Я уже приняла позицию Уивера, и ответила тройными выстрелами, быстрыми, равномерными и отработанными, целясь в верхнюю часть туловища, чтобы не рисковать подстрелить одного из волков. Я знаю, по крайней мере один из выстрелов попал в Ничто. Факел приземлился, всё ещё пылающий. Я увидела тёмные очертания его фигуры, дёргающейся в агонии, потом услышала его хрип. Он отдалился от факела и моего поля зрения. Мгновение спустя, я увидела прыжок волка поперёк алого пятна света, и начала снова выпускать пули из Зига. Я стреляла в шахматном порядке, так же, как я стреляла из П-90, надеясь ослепить Ничто, пока волк нападает.
Магазин опустел за считанные секунды, хотя я не собиралась делать столько выстрелов. При возбуждении во время боя трудно оставаться разумной. Я выбросила пустой магазин, вставила новый, и вытащила второй факел из своего разгрузочного жилета, привела его в действие, он зашипел, когда я начала наступать, держа пистолет в вытянутой руке.
Я слышала борьбу Ничто с волком. Его голос исходил из огромной груди, басистый рёв от ярости был не менее злобным и диким, чем рык дерущегося с ним волка. Я использовала звук, как проводник, и бросилась вперед. Второй волк продолжал визжать от боли, его крики медленно менялись и становились всё более и более устрашающе человеческими.
Алый свет факела упал на Ничто и волчью версию Уилла как раз когда Ничто швырнул волка на бетонный пол с костедробительной силой. Уилл издал крик боли, а кости хрустели и трещали, но он сохранил достаточно сообразительности, чтобы откатиться от Ничто, который собирался своей ножищей раздавить ему череп.
Я начала всаживать пули в грудь Ничто с расстояния, может быть, пятнадцати футов.
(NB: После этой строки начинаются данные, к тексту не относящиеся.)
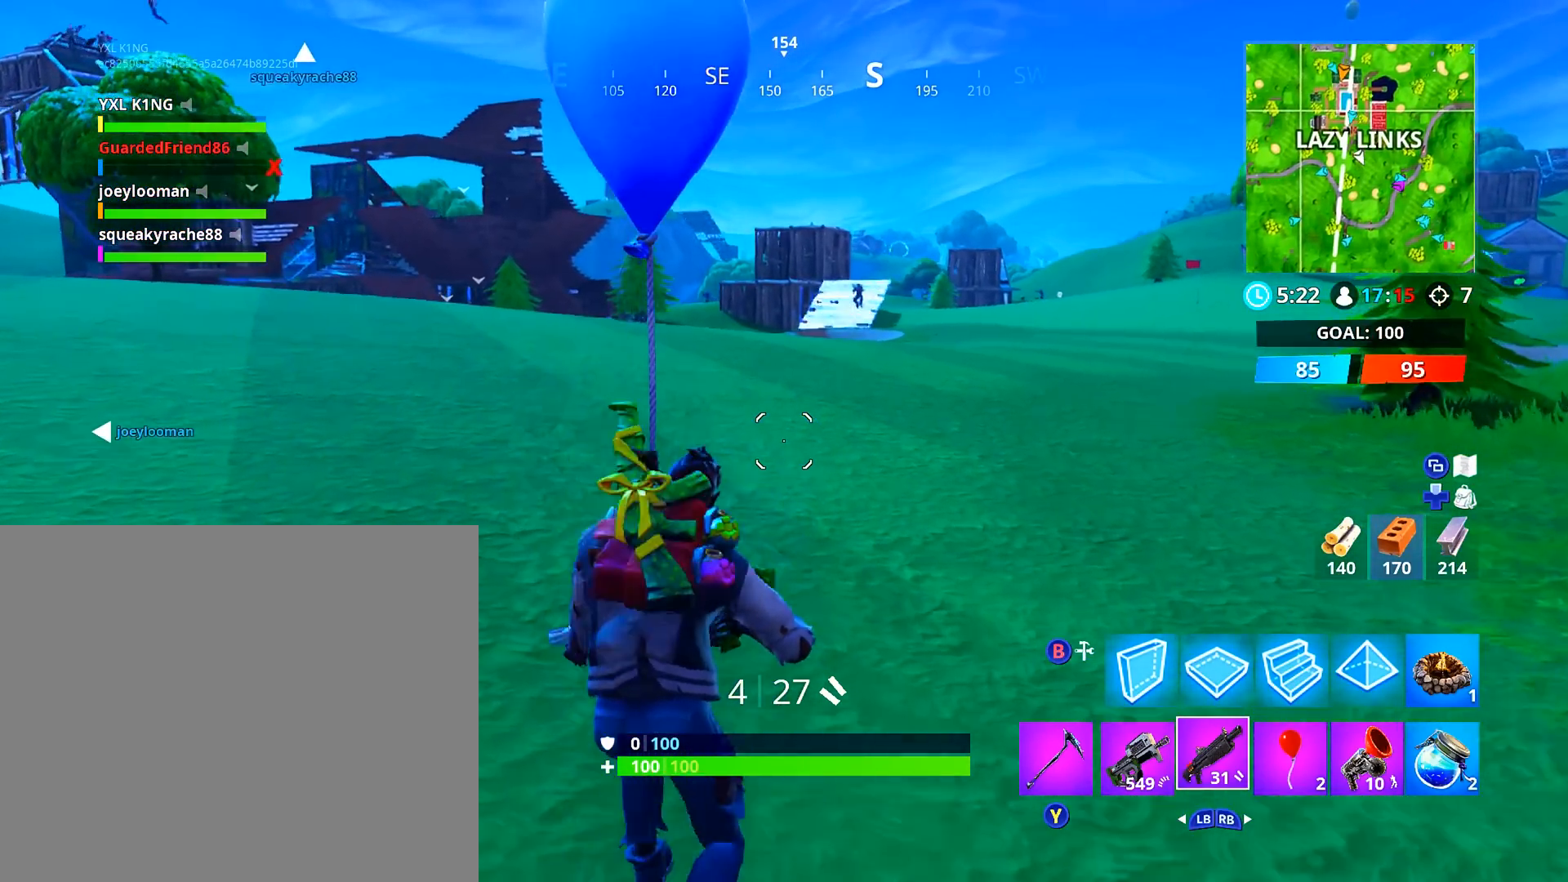
{"buttons": [], "left_stick": "up-right", "right_stick": "center", "events": [[184, "left_stick", "up-right"], [317, "A", "up"]]}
Я стреляла одной рукой и была переполнена адреналином. Это не было идеальным состоянием для стрельбы. Но я не пыталась целиться в точку — это инстинкт стрелка, вид точности, который приходит только с бесконечными часами практики, тысячами и тысячами выстрелов по наклонной вдаль. Требуется длительная тренировка, чтобы это случилось.
Я тренировалась.
Я использовала девятимиллиметровое оружие. Пули были маловаты для реального боя, а Ничто был на другом конце шеренги человечества, построенного по росту, начиная с маленького. Он повернулся ко мне, и я увидела, что он лишился метательной трубки, а также двух пальцев на руке, в которой её держал. Один из волков схватил его за горло и, видимо, разорвал воротник тонкого шерстяного свитера, потому что я могла видеть его жабры, раскрывшиеся, когда он набросился на меня.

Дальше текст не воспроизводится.